| What to do |
The lines below, from the one containing "pinky tip: (333, 94)" through the one containing "ring pip: (402, 411)", should be set down exactly, with no pictures and nothing else.

Available records Block Start

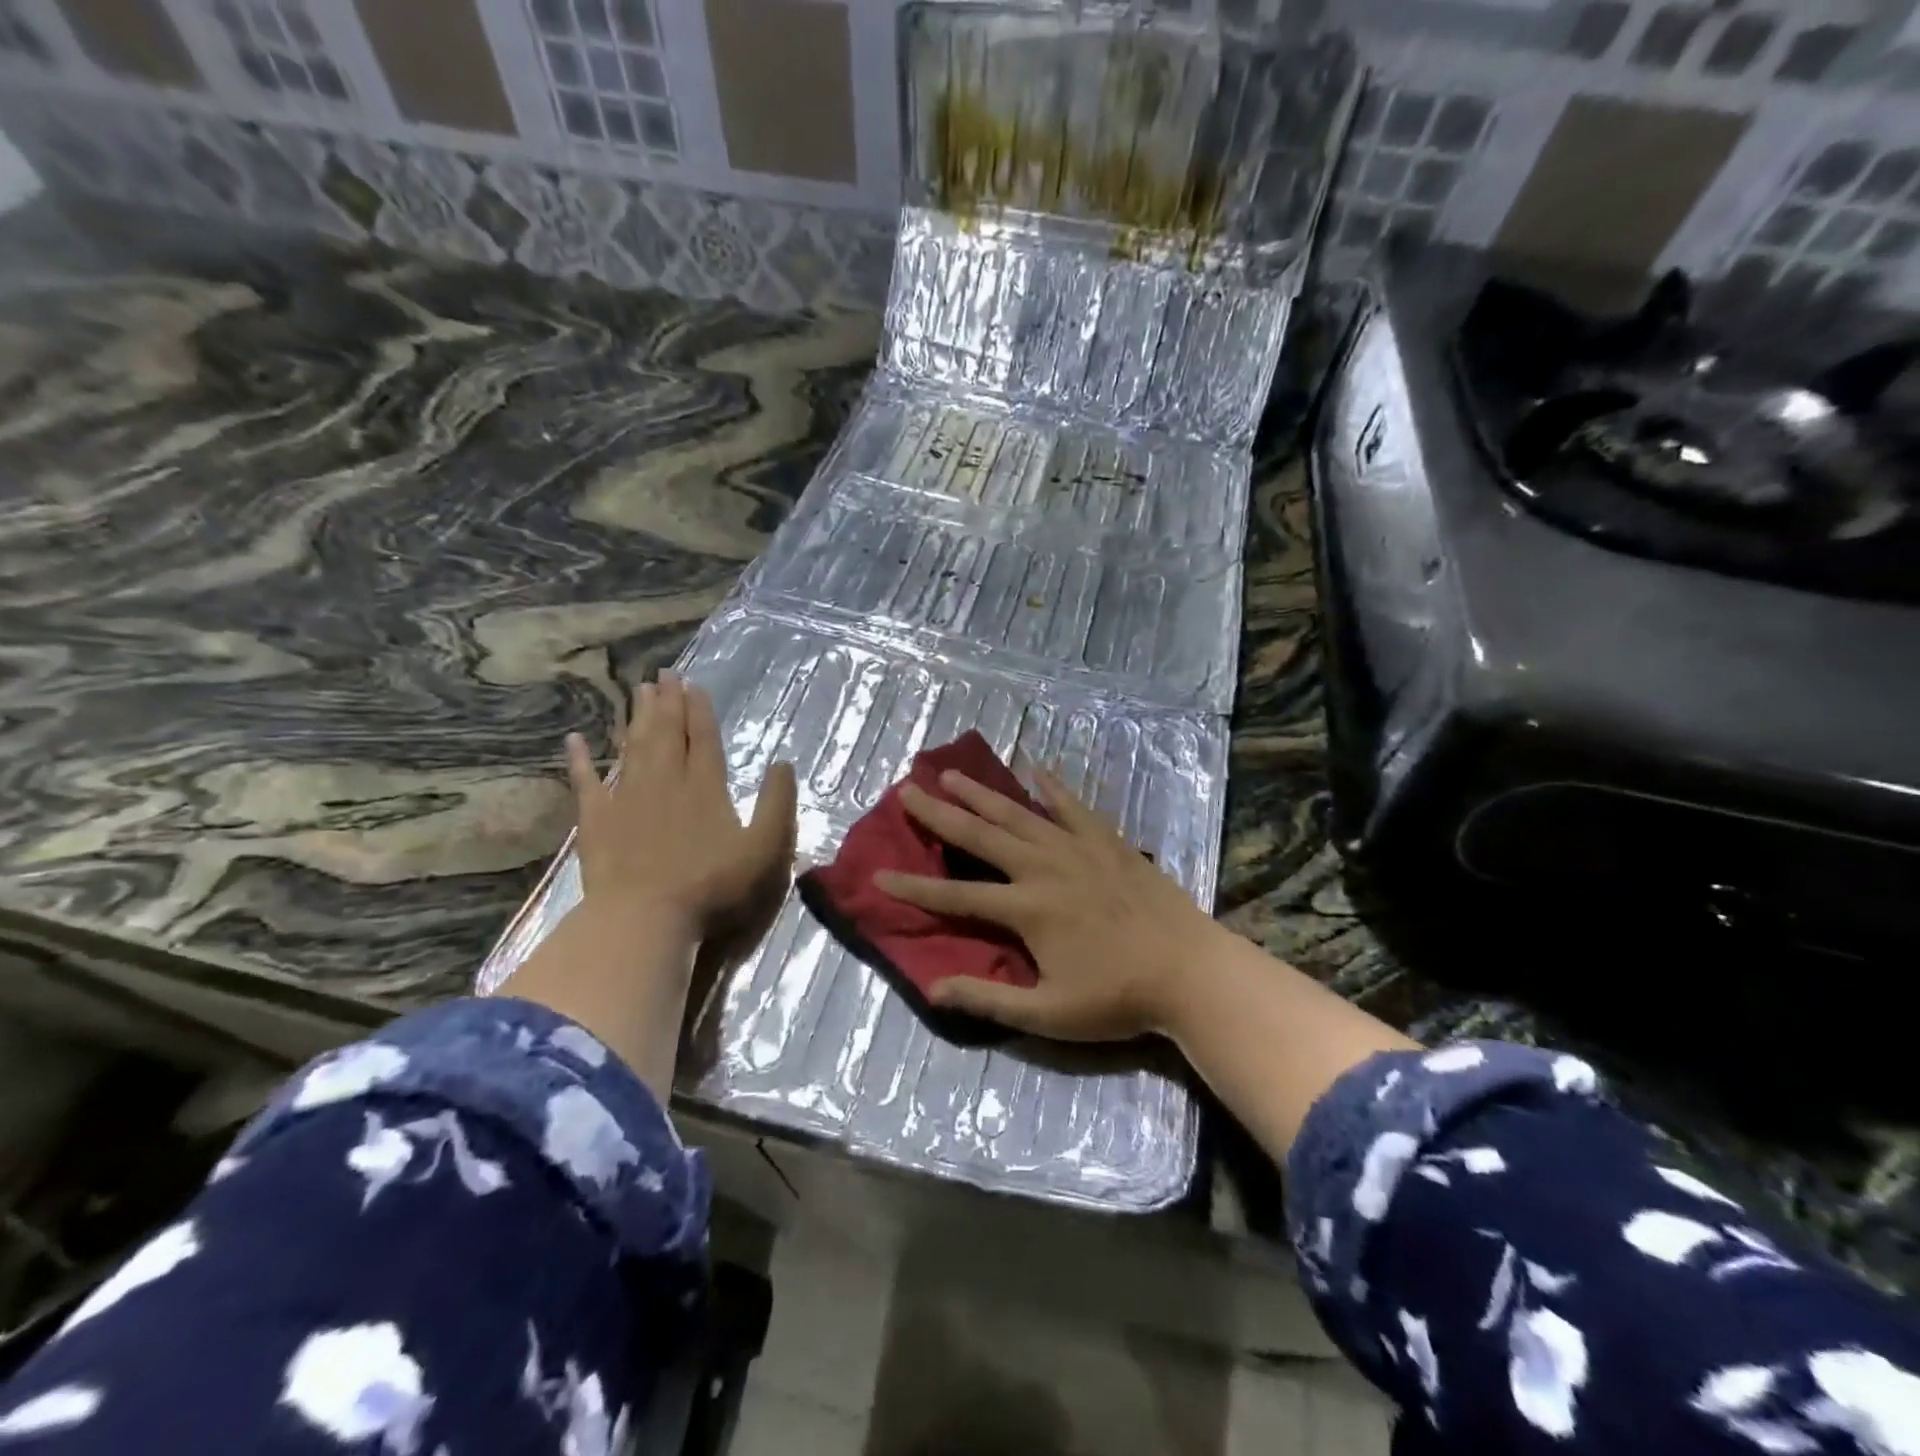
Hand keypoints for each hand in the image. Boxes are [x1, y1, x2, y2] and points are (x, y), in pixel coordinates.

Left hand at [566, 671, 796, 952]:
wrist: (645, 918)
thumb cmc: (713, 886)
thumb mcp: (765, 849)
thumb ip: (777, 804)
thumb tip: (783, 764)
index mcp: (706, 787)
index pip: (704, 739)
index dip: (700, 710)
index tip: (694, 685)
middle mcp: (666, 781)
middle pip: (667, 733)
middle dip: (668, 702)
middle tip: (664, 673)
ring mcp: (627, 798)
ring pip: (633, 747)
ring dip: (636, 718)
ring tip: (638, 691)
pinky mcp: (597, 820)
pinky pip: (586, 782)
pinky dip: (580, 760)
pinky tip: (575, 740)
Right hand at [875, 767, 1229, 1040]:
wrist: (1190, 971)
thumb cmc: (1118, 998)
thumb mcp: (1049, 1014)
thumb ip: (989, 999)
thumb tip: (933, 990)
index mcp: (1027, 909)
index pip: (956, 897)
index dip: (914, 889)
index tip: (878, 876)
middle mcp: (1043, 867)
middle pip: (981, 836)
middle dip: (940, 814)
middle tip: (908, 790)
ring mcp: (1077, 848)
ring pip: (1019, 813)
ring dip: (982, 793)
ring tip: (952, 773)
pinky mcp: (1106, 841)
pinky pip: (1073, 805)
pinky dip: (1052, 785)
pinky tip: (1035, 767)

Available records Block End
Available records Block Start

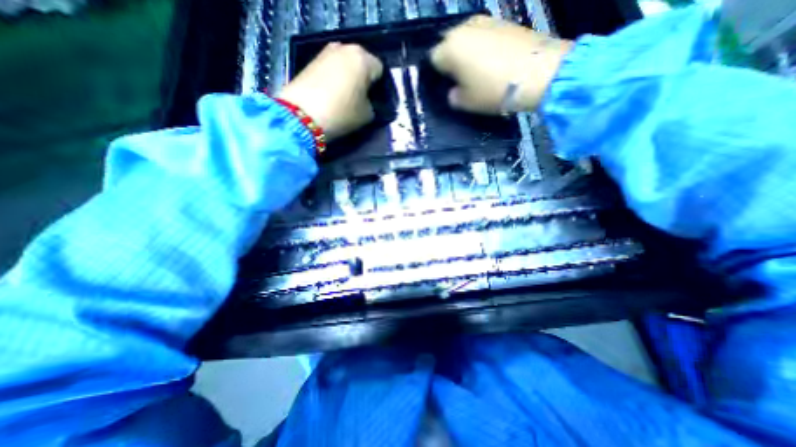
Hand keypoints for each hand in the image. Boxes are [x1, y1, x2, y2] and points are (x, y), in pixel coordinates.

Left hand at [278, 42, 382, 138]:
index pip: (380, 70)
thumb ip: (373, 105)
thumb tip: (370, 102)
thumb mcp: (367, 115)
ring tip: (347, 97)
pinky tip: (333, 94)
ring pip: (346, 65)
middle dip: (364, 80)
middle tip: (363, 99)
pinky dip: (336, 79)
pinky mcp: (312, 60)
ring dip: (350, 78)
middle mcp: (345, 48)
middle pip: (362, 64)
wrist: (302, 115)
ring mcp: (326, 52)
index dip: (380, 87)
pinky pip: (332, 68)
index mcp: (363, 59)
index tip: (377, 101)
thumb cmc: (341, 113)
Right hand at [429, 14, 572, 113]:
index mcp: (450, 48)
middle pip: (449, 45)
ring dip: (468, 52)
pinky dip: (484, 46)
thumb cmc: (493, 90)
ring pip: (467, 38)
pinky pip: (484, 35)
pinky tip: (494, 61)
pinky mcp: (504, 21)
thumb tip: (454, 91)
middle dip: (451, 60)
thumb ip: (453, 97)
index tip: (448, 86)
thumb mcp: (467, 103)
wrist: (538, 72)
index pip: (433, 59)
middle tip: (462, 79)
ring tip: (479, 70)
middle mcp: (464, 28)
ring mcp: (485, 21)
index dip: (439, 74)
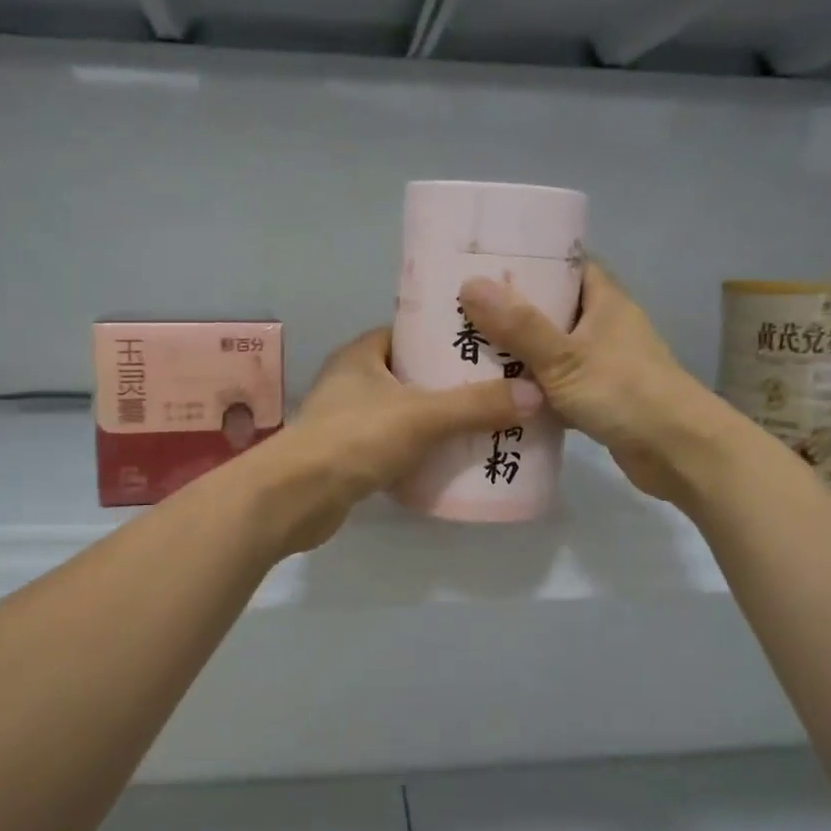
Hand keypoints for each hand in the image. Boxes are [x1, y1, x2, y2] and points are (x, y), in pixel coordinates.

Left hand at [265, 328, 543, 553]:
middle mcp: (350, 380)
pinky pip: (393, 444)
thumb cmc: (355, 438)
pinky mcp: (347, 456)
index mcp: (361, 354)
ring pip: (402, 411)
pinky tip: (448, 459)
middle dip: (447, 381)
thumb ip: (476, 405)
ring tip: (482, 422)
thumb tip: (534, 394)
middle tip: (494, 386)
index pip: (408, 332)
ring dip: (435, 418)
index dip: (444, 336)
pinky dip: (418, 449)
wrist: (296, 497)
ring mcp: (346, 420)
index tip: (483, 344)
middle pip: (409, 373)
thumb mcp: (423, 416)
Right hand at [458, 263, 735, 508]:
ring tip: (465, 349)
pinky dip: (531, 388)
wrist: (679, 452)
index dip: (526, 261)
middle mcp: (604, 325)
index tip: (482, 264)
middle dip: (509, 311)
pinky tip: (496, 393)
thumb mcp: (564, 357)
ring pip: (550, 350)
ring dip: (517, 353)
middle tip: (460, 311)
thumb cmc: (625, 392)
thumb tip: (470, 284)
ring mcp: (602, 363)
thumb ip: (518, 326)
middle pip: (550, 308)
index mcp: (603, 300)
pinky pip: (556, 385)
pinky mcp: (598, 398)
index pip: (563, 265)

Available records Block End

| Finished exercise |
pinky tip: (333, 94)
ring pip: (346, 65)
middle dip: (364, 80)
middle tip: (363, 99)
pinky dip: (336, 79)
pinky mcp: (312, 60)
ring dip: (350, 78)
middle mcp: (345, 48)
middle pip: (362, 64)
wrist: (302, 115)
ring mcp: (326, 52)
index dip: (380, 87)
pinky pip: (332, 68)
index mcp: (363, 59)
index tip: (377, 101)
thumb cmc: (341, 113)
Right hand at [429, 14, 572, 113]:
index mcp: (450, 48)
middle pip: (449, 45)
ring dip: (468, 52)
pinky dip: (484, 46)
thumb cmc: (493, 90)
ring pip: (467, 38)
pinky pip: (484, 35)
pinky tip: (494, 61)
pinky mcp: (504, 21)
thumb tip: (454, 91)
middle dip: (451, 60)
thumb ip: (453, 97)
index tip: (448, 86)
thumb mcp: (467, 103)
wrist: (538, 72)
index pip: (433, 59)
middle tip: (462, 79)
ring tip: (479, 70)
middle mcp: (464, 28)
ring mcp: (485, 21)
index dip: (439, 74)
Hand keypoints for each hand in the image. Boxes are [x1, y1, x2, y2] and points are (x, y), in pixel coordinates.

Left hand at [265, 328, 543, 553]:
middle mcp: (350, 380)
pinky pip: (393, 444)
thumb cmc: (355, 438)
pinky mcp: (347, 456)
index mcp: (361, 354)
ring pip: (402, 411)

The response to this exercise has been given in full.